Measuring instrument reading data
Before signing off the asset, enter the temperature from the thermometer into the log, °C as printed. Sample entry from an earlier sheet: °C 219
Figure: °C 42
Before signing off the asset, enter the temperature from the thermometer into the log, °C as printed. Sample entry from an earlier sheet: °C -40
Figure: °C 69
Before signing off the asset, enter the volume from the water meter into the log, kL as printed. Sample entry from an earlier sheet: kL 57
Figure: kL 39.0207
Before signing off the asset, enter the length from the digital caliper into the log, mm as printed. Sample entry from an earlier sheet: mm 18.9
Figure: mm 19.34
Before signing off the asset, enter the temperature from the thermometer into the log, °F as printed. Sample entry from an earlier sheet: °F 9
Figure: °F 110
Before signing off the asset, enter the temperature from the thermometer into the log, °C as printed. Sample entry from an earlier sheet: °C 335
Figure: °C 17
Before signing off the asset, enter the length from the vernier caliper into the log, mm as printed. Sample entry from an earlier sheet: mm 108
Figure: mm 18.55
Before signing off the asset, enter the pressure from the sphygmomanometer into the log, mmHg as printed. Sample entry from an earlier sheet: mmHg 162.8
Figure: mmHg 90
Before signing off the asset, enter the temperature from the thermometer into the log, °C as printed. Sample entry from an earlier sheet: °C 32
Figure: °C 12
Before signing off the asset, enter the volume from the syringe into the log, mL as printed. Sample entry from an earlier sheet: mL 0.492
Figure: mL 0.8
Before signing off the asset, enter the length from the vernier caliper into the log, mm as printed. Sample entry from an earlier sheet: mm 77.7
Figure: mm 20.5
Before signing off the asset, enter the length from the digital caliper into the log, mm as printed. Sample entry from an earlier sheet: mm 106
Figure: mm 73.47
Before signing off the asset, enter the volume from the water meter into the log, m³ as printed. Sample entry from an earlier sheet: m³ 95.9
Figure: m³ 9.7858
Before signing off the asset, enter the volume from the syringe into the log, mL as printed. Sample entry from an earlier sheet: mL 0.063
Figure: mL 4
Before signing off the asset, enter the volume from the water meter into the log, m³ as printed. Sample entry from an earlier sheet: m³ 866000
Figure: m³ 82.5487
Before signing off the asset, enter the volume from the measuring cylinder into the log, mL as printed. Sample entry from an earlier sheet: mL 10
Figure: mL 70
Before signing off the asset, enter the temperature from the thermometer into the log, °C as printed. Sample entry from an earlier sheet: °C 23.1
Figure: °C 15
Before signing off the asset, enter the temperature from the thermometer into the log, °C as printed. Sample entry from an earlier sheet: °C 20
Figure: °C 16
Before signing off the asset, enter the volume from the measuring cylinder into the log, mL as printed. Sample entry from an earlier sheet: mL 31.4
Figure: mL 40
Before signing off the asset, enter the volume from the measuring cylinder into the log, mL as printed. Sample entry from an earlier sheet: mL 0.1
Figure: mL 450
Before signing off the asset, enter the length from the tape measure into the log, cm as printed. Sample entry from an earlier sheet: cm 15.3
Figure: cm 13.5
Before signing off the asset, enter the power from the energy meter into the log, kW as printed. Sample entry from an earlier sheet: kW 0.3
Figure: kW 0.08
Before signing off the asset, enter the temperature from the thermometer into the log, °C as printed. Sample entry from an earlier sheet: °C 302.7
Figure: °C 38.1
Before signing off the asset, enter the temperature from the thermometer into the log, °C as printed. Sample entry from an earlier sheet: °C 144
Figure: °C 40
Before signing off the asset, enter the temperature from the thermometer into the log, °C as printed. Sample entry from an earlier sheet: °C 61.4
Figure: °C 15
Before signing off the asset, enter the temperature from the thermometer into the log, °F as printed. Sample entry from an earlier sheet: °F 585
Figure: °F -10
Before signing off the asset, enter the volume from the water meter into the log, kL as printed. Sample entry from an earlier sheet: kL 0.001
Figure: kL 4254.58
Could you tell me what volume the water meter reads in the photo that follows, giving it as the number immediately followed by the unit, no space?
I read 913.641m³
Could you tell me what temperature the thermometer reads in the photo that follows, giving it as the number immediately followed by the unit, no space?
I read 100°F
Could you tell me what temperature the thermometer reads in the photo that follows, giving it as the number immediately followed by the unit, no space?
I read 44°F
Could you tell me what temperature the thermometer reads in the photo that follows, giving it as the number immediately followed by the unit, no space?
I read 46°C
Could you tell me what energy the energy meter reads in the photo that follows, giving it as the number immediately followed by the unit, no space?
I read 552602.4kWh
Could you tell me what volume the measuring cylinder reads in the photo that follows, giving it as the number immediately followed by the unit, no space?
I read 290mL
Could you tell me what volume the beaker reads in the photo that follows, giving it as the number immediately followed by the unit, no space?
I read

## [Requirement]
Present the material above as a Markdown table with the columns Row and Line. Give each non-blank line its own row with a running number, and omit blank lines.

## [Solution to this task]
| Row | Line |
|---|---|
| 1 | Before signing off the asset, enter the temperature from the thermometer into the log, °C as printed. Sample entry from an earlier sheet: °C 219 |
| 2 | Figure: °C 42 |
| 3 | Before signing off the asset, enter the temperature from the thermometer into the log, °C as printed. Sample entry from an earlier sheet: °C -40 |
| 4 | Figure: °C 69 |
| 5 | Before signing off the asset, enter the volume from the water meter into the log, kL as printed. Sample entry from an earlier sheet: kL 57 |
| 6 | Figure: kL 39.0207 |
| 7 | Before signing off the asset, enter the length from the digital caliper into the log, mm as printed. Sample entry from an earlier sheet: mm 18.9 |
| 8 | Figure: mm 19.34 |
| 9 | Before signing off the asset, enter the temperature from the thermometer into the log, °F as printed. Sample entry from an earlier sheet: °F 9 |
| 10 | Figure: °F 110 |
| 11 | Before signing off the asset, enter the temperature from the thermometer into the log, °C as printed. Sample entry from an earlier sheet: °C 335 |
| 12 | Figure: °C 17 |
| 13 | Before signing off the asset, enter the length from the vernier caliper into the log, mm as printed. Sample entry from an earlier sheet: mm 108 |
| 14 | Figure: mm 18.55 |
| 15 | Before signing off the asset, enter the pressure from the sphygmomanometer into the log, mmHg as printed. Sample entry from an earlier sheet: mmHg 162.8 |
| 16 | Figure: mmHg 90 |
| 17 | Before signing off the asset, enter the temperature from the thermometer into the log, °C as printed. Sample entry from an earlier sheet: °C 32 |
| 18 | Figure: °C 12 |
| 19 | Before signing off the asset, enter the volume from the syringe into the log, mL as printed. Sample entry from an earlier sheet: mL 0.492 |
| 20 | Figure: mL 0.8 |
| 21 | Before signing off the asset, enter the length from the vernier caliper into the log, mm as printed. Sample entry from an earlier sheet: mm 77.7 |
| 22 | Figure: mm 20.5 |
| 23 | Before signing off the asset, enter the length from the digital caliper into the log, mm as printed. Sample entry from an earlier sheet: mm 106 |
| 24 | Figure: mm 73.47 |
| 25 | Before signing off the asset, enter the volume from the water meter into the log, m³ as printed. Sample entry from an earlier sheet: m³ 95.9 |
| 26 | Figure: m³ 9.7858 |
| 27 | Before signing off the asset, enter the volume from the syringe into the log, mL as printed. Sample entry from an earlier sheet: mL 0.063 |
| 28 | Figure: mL 4 |
| 29 | Before signing off the asset, enter the volume from the water meter into the log, m³ as printed. Sample entry from an earlier sheet: m³ 866000 |
| 30 | Figure: m³ 82.5487 |
| 31 | Before signing off the asset, enter the volume from the measuring cylinder into the log, mL as printed. Sample entry from an earlier sheet: mL 10 |
| 32 | Figure: mL 70 |
| 33 | Before signing off the asset, enter the temperature from the thermometer into the log, °C as printed. Sample entry from an earlier sheet: °C 23.1 |
| 34 | Figure: °C 15 |
| 35 | Before signing off the asset, enter the temperature from the thermometer into the log, °C as printed. Sample entry from an earlier sheet: °C 20 |
| 36 | Figure: °C 16 |
| 37 | Before signing off the asset, enter the volume from the measuring cylinder into the log, mL as printed. Sample entry from an earlier sheet: mL 31.4 |
| 38 | Figure: mL 40 |
| 39 | Before signing off the asset, enter the volume from the measuring cylinder into the log, mL as printed. Sample entry from an earlier sheet: mL 0.1 |
| 40 | Figure: mL 450 |
| 41 | Before signing off the asset, enter the length from the tape measure into the log, cm as printed. Sample entry from an earlier sheet: cm 15.3 |
| 42 | Figure: cm 13.5 |
| 43 | Before signing off the asset, enter the power from the energy meter into the log, kW as printed. Sample entry from an earlier sheet: kW 0.3 |
| 44 | Figure: kW 0.08 |
| 45 | Before signing off the asset, enter the temperature from the thermometer into the log, °C as printed. Sample entry from an earlier sheet: °C 302.7 |
| 46 | Figure: °C 38.1 |
| 47 | Before signing off the asset, enter the temperature from the thermometer into the log, °C as printed. Sample entry from an earlier sheet: °C 144 |
| 48 | Figure: °C 40 |
| 49 | Before signing off the asset, enter the temperature from the thermometer into the log, °C as printed. Sample entry from an earlier sheet: °C 61.4 |
| 50 | Figure: °C 15 |
| 51 | Before signing off the asset, enter the temperature from the thermometer into the log, °F as printed. Sample entry from an earlier sheet: °F 585 |
| 52 | Figure: °F -10 |
| 53 | Before signing off the asset, enter the volume from the water meter into the log, kL as printed. Sample entry from an earlier sheet: kL 0.001 |
| 54 | Figure: kL 4254.58 |
| 55 | Could you tell me what volume the water meter reads in the photo that follows, giving it as the number immediately followed by the unit, no space? |
| 56 | I read 913.641m³ |
| 57 | Could you tell me what temperature the thermometer reads in the photo that follows, giving it as the number immediately followed by the unit, no space? |
| 58 | I read 100°F |
| 59 | Could you tell me what temperature the thermometer reads in the photo that follows, giving it as the number immediately followed by the unit, no space? |
| 60 | I read 44°F |
| 61 | Could you tell me what temperature the thermometer reads in the photo that follows, giving it as the number immediately followed by the unit, no space? |
| 62 | I read 46°C |
| 63 | Could you tell me what energy the energy meter reads in the photo that follows, giving it as the number immediately followed by the unit, no space? |
| 64 | I read 552602.4kWh |
| 65 | Could you tell me what volume the measuring cylinder reads in the photo that follows, giving it as the number immediately followed by the unit, no space? |
| 66 | I read 290mL |
| 67 | Could you tell me what volume the beaker reads in the photo that follows, giving it as the number immediately followed by the unit, no space? |
| 68 | I read |